## Aim of the task
Needed from the entries below: every line that holds the word "episodes".

## Exercise materials
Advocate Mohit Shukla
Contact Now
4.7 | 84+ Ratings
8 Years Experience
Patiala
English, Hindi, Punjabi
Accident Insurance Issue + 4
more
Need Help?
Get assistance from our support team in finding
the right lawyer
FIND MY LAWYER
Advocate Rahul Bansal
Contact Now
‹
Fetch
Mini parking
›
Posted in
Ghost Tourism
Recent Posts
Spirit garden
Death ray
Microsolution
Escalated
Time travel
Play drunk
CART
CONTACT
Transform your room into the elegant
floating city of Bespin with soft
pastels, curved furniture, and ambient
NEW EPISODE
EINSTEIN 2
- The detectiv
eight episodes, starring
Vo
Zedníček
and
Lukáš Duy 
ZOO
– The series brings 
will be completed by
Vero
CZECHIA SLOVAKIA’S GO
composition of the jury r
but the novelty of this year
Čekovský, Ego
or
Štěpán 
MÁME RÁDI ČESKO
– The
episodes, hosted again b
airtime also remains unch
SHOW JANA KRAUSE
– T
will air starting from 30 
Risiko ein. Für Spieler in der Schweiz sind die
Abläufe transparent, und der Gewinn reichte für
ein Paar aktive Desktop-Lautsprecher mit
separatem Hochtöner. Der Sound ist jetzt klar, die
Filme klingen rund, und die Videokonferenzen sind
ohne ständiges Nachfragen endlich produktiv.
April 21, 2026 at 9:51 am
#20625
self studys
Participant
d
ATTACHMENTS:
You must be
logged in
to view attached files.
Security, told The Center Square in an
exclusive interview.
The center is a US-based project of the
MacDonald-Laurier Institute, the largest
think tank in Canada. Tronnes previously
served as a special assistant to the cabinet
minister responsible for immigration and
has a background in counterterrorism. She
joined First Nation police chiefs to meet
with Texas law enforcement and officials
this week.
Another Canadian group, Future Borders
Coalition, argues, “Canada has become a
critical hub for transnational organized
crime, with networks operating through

## Solution to this task
eight episodes, starring
episodes, hosted again b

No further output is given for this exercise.